Could you copy the lines below word for word, leaving the pictures out of your answer?

*** Opening Exercise input ***

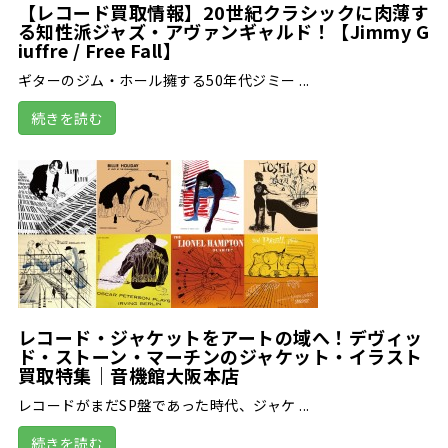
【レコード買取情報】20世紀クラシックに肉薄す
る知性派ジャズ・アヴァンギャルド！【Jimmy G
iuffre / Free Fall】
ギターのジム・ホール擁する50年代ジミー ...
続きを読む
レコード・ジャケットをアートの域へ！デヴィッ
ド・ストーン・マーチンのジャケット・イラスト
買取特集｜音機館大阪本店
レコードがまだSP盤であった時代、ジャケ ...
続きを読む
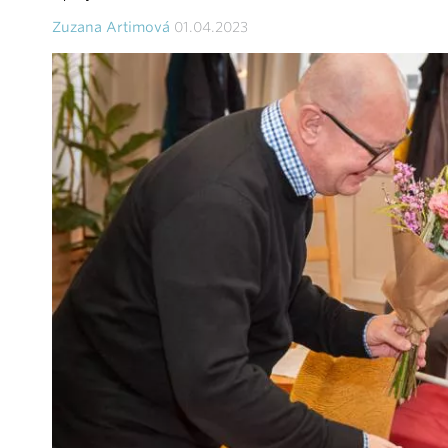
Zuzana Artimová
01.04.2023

*** Closing Exercise input ***

Response below ->
【レコード買取情報】20世紀クラシックに肉薄す
る知性派ジャズ・アヴァンギャルド！【Jimmy G
iuffre / Free Fall】
ギターのジム・ホール擁する50年代ジミー ...
続きを読む
レコード・ジャケットをアートの域へ！デヴィッ
ド・ストーン・マーチンのジャケット・イラスト
買取特集｜音機館大阪本店
レコードがまだSP盤であった時代、ジャケ ...
続きを読む
Zuzana Artimová
01.04.2023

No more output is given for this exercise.